First up, Alt-J, a band that is making quite a splash with just one album out. We got to their stage plenty early, only to find that a few thousand people had the same idea. Their music is hard to describe. The lead vocalist has a very strange voice that somehow works perfectly with the bright serenity of their instrumentation. They have a second singer as well, and the two voices weave in and out of each other in lovely, trippy harmonization. If you come to their show in an altered state, I'm guessing you'll enjoy yourself plenty.
Next up, Vampire Weekend. I've seen these guys three times now, and I plan to see them every time they tour for the next couple decades. I liked Contra even better than their first album, and their latest album has some great stuff on it, too, with excellent production. They're one of those bands where, no matter how much you like them on record, you're still blown away by how amazing they are live. Their immaculate upbeat grooves made the park sparkle as the sun went down. "Giving Up the Ghost" would definitely be on my list of top five songs for the weekend, somehow surprising me with its effortless grandeur as if I'd never heard it before.
Frontman Ezra Koenig told the crowd that they're from New York and said, "New York and Chicago have a lot in common. Both have a lot of big-ass buildings, a lot of half-Irish, half-Italian people. But one thing we don't have in New York is a festival anything like this." And he's right. New York has tried its hand at a couple of three-day music festivals, but nothing on the scale of Lollapalooza, and certainly not right in the middle of the city.
We closed the weekend with Phoenix. The Cure was the other headliner that night, which made for an easy decision for us. (I've seen The Cure before, and found them a bit soporific.) So finally we could stay in one place and watch the whole set. I expected Phoenix to be good, but we were thoroughly impressed. I could try to describe how talented their drummer is or how rich and clear their singer's voice sounded, but suffice it to say that the whole is greater than the sum of the parts.
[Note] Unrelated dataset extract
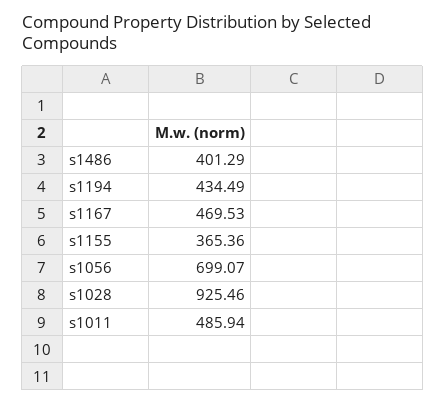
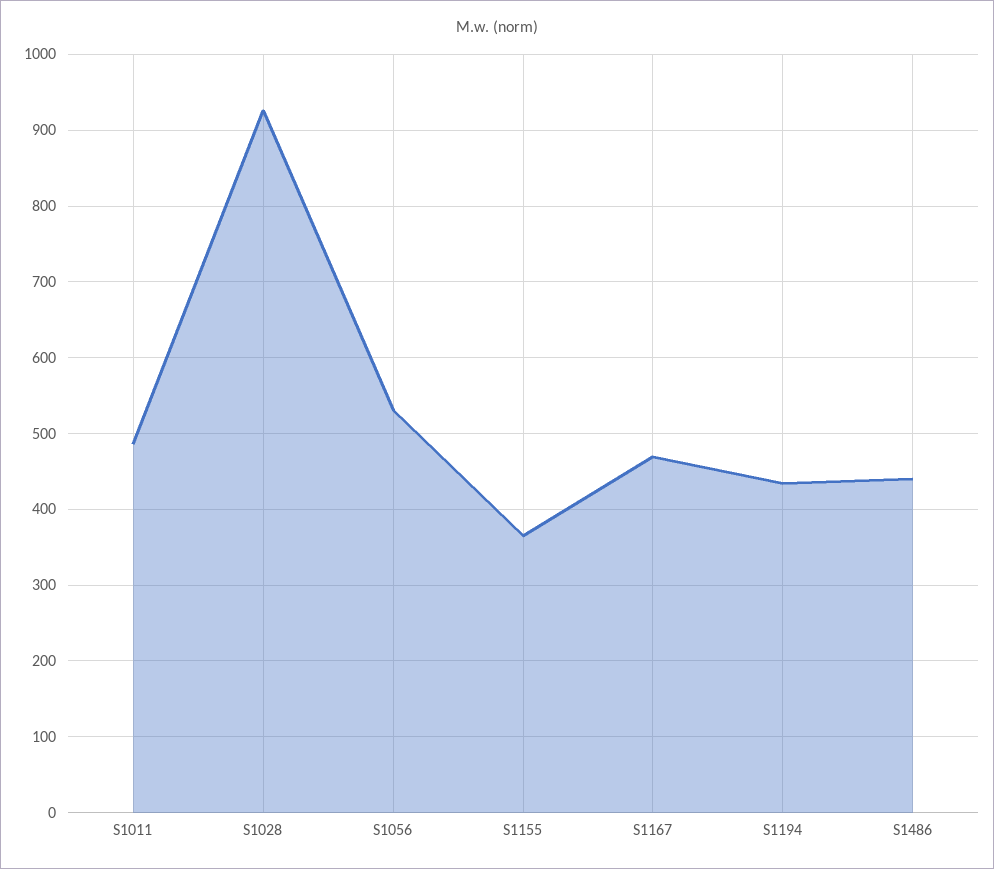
s1486: 401.29 -> 440
s1056: 699.07 -> 530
In the middle of the set they combined the songs "Love Like a Sunset" and "Bankruptcy" into one, starting with the first part of Sunset, switching directly into the spacecraft landing of Bankruptcy, and then finishing with the end of Sunset. I don't think I moved during that song, stunned and mesmerized as I was. The entire screen at the back of the stage lit up in a pure and pinkish white, turning the night to candy as vibrations penetrated softened marrow. The I-can-walk-into-traffic-and-die-happy moment.